3 – Un répertoire transnational et solidariste pour des sociétés post-industrielles et mondialisées (1980-20…)
A partir des années 1980, la société se tertiairise et se mondialise économiquement et culturellement. Le développement de
moyens de communication à l’échelle planétaire et le caractère viral de l’information vont modifier les modalités de l’action. De
national le conflit se déplace sur la scène internationale. Il remet en cause la mondialisation libérale qui détruit les solidarités
traditionnelles, les ressources naturelles de la planète et réduit l’individu à un rouage de la machine productive. Il s’agit d’établir de
nouvelles solidarités entre les peuples du monde popularisés par des sommets (Porto-Alegre en 2001, Seattle…) qui font pièce à
celui du monde capitaliste de Davos. Le mouvement écologiste (Greenpeace…) et le mouvement altermondialiste (les « indignés »,
le mouvement zapatiste…) sont représentatifs de cette nouvelle tendance.
En même temps, le répertoire d’action collective se renouvelle. L’action se désinstitutionnalise en remettant en cause les
grandes organisations ouvrières au profit d’une multitude d’associations ou de coordinations hostiles à toute délégation de pouvoir
et qui privilégient la démocratie directe (les Femen, Act-Up, les enfants de Don Quichotte, le mouvement Occupy Wall Street…).
Les formes de l’action sont plus individualistes et mobilisent des petits groupes qui recherchent la médiatisation (« Les répertoires
de l’action médiatique des mobilisations altermondialiste » Benjamin Ferron, 2012).

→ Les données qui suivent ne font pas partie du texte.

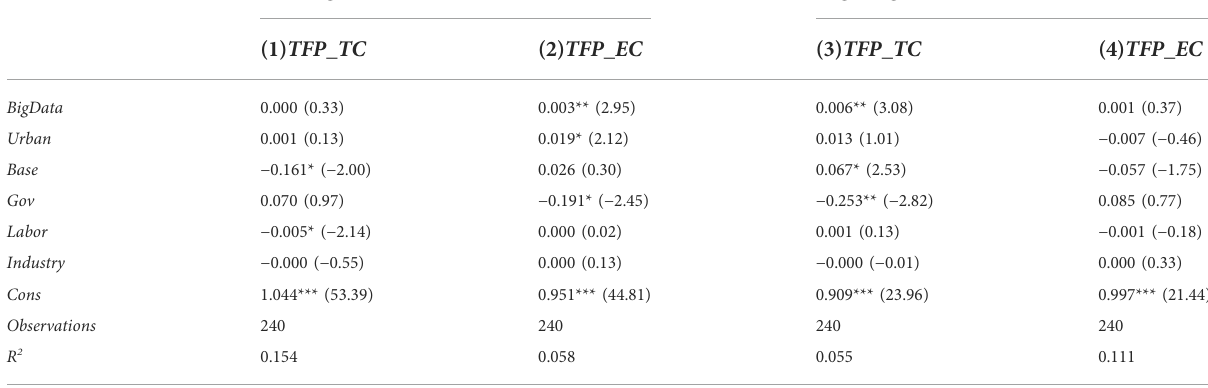
TABLE 7 Empirical results of digital fi nancial inclusion heterogeneity.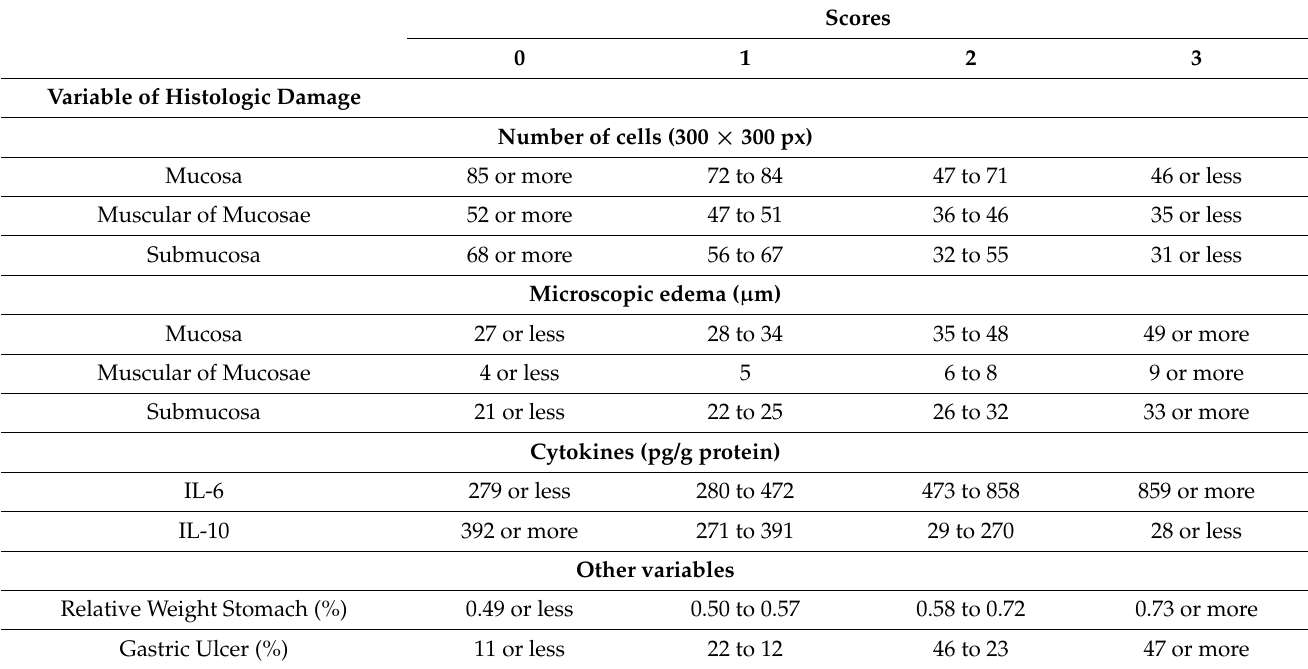
Table 3. Score values associated with damage variables in gastric ulcers induced with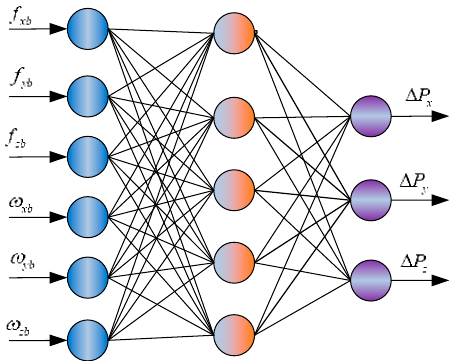
Figure 2. Input and output of a radial basis function network.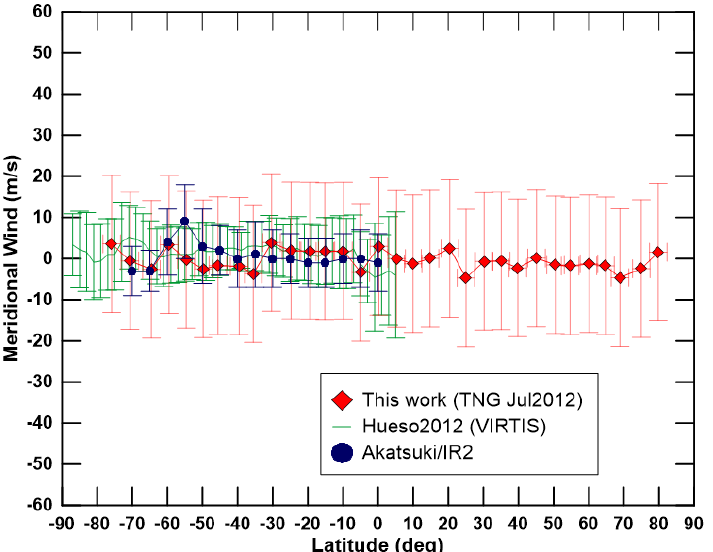
Figure 11. Latitudinal profile of the meridional wind: in red, we present the averaged meridional wind from the ground-based observations obtained with TNG/NICS from 11 to 13 July 2012. The results shown here are the outcome of a 5 ◦ binning in latitude. For comparison purposes we also present the meridional wind velocity results from Hueso et al. [21] using space-based Venus Express (VIRTIS) observations (shown in green). The blue dots are related with the Akatsuki/IR2 latitudinal profile of the meridional wind [22].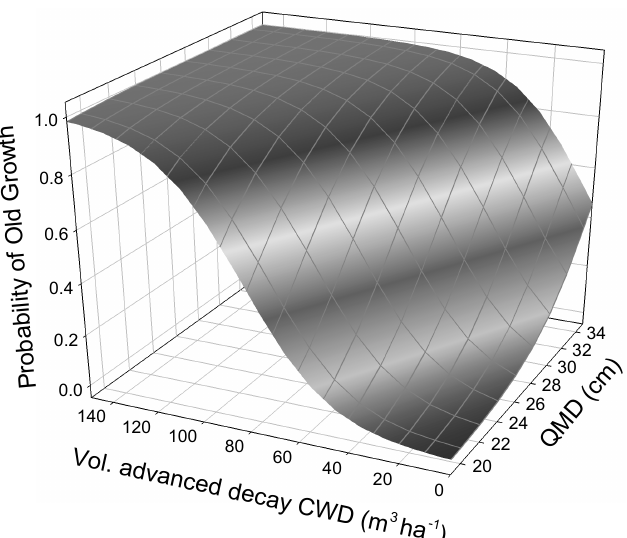
Figure 2. Probability of old-growth white-cedar as a function of volume of advanced-decay coarse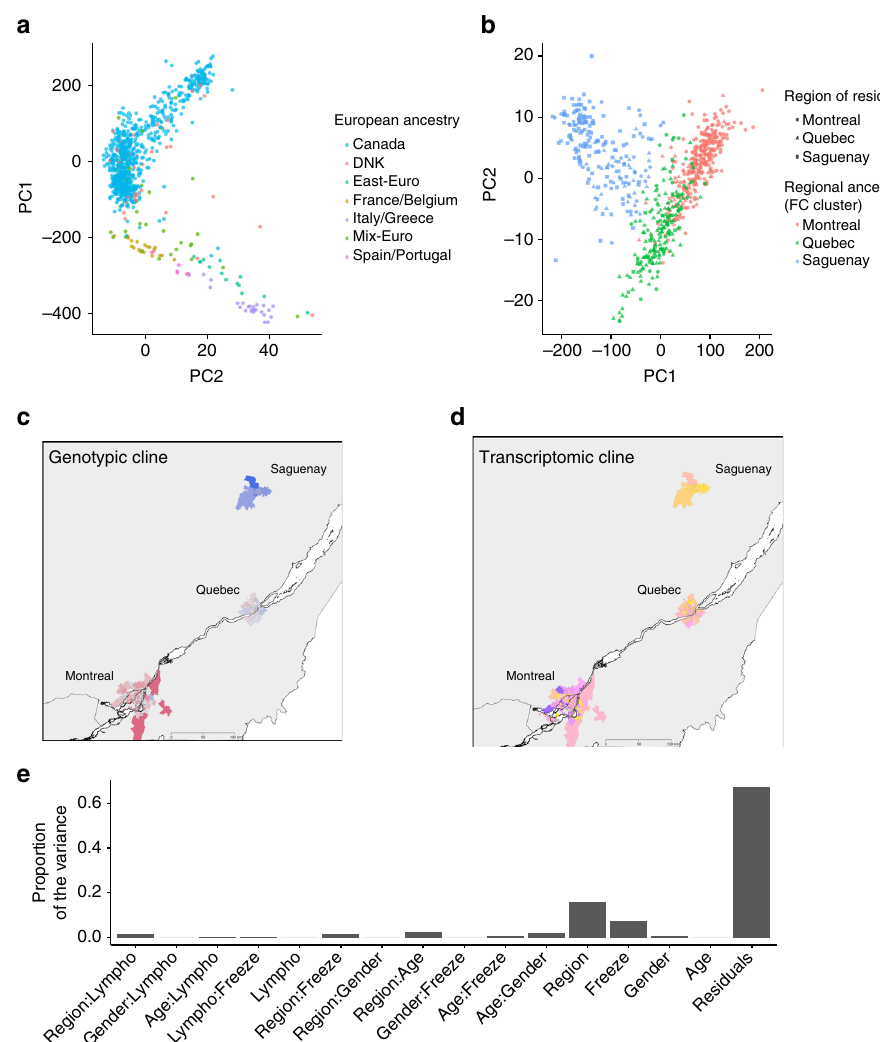
Fig. 1 Genetic and transcriptomic variation within the CARTaGENE cohort sample. a Principal component analysis (PCA) of individuals of European descent, including FCs ( n = 887). Individuals are labeled according to self-declared ancestry based on the origin of four grandparents. b PCA on the haplotype chunk 61 count matrix of French-Canadians ( n = 689) reveals three groups corresponding the region of residence, with SAG individuals showing less overlap with either of MTL or QUE individuals, in line with their historical isolation 25, 26 . c Genotypic cline for individuals by location of residence (three-digit postal code) sampled across the province. Color indicate the average value of the fi rst principal component from a PCA on genotypes in each three-digit postal code district level ( n = 157). d Transcriptomic cline for individuals by location of residence sampled across the province. Colors represent the average value of the fi rst principal component from a PCA on the transcriptome in each three-digit postal code district level ( n = 189). e Proportion of transcriptomic variance (PVCA) in FCs explained by low-level phenotypes and their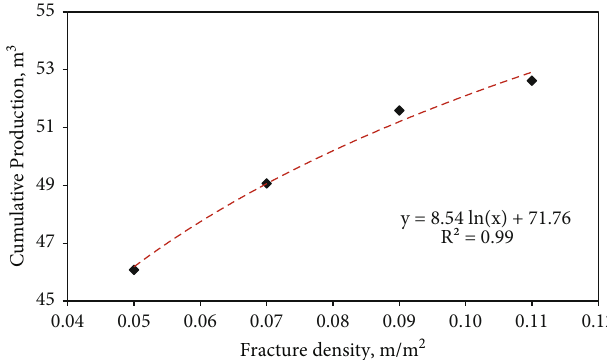
Figure 5: Relation equation between fracture density and 200-day cumulative production.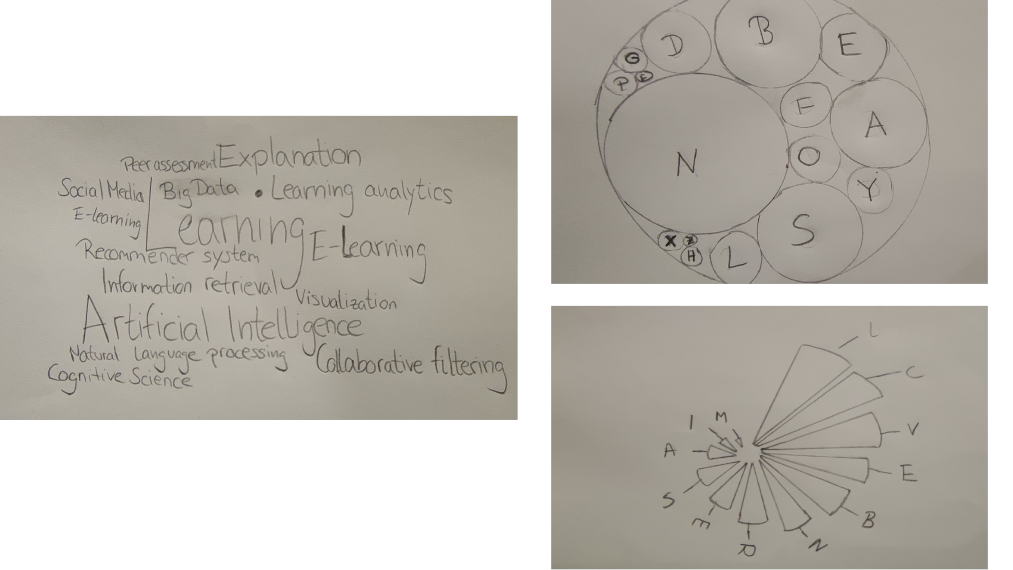
profile, the users were shown a view with a bar chart, buttons, and sliders (Figure 8).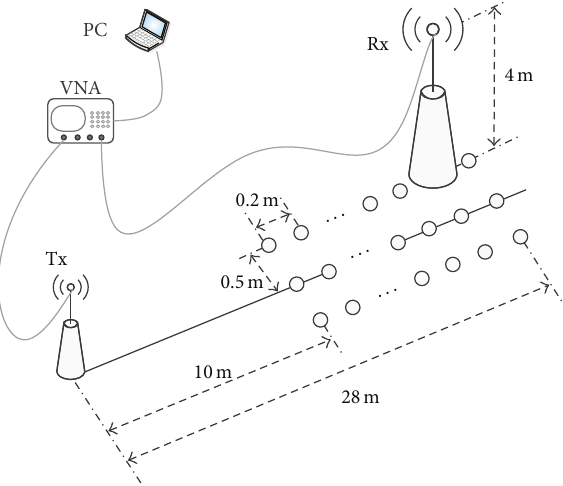
Figure 2: Diagram of the measurement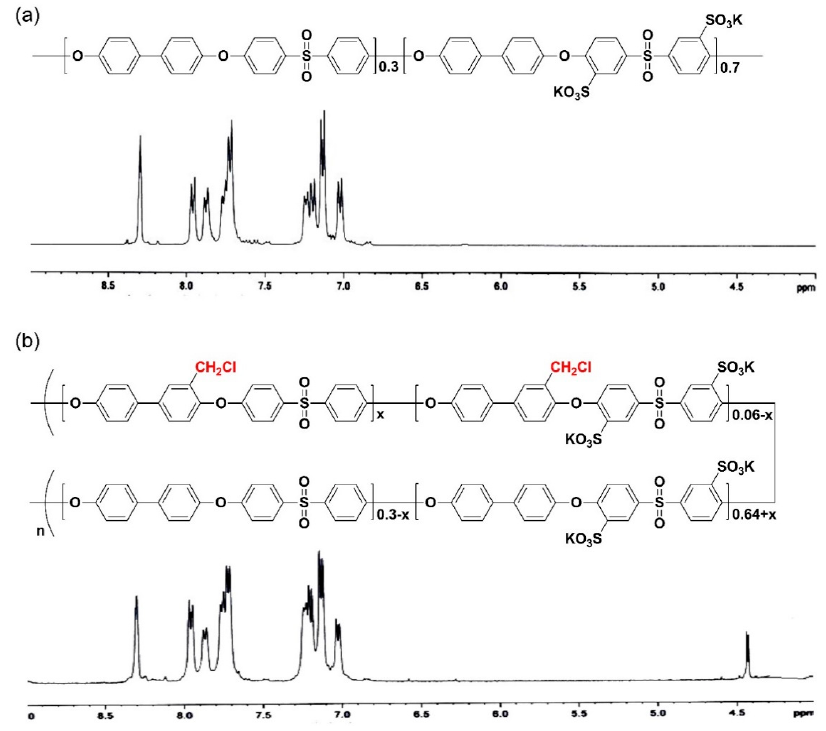
Figure 1. Chemical structures and 1 H-NMR spectra of ( a ) SPAES and ( b ) Table 1. Degree of sulfonation values and inherent viscosity of SPAES, SPAES-Cl, SDT and DT.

Elles sont donc non violentes, symboliques et
spectaculaires sur un problème concret et précis (réquisition de logements vides pour l’association droit au logement, un préservatif
géant sur l’obélisque de la Concorde pour Act-Up, une manifestation seins nus pour dénoncer les conditions des femmes dans le
monde…).
Conclusion :
Rappel de la démonstration = Chaque société et chaque époque met en œuvre des modalités d’action qui leur sont propres.
L’évolution du conteste social, la civilisation des mœurs (Norbert Elias) et la démocratisation croissante ont rendus les répertoires
plus ouverts et plus explicites.
Ouverture = Cependant, le nouveau n’élimine pas l’ancien. Les anciens répertoires sont encore utilisés (émeutes de la faim et
révolutions arabes, grèves et manifestations pour défendre l’emploi à Florange ou à Aulnay…) et les répertoires présentés comme
nouveaux ont été utilisés par le passé (l’occupation des logements a été précédé par les occupations d’usines, les sommets
altermondialistes ont été précédés par l’internationale socialiste…).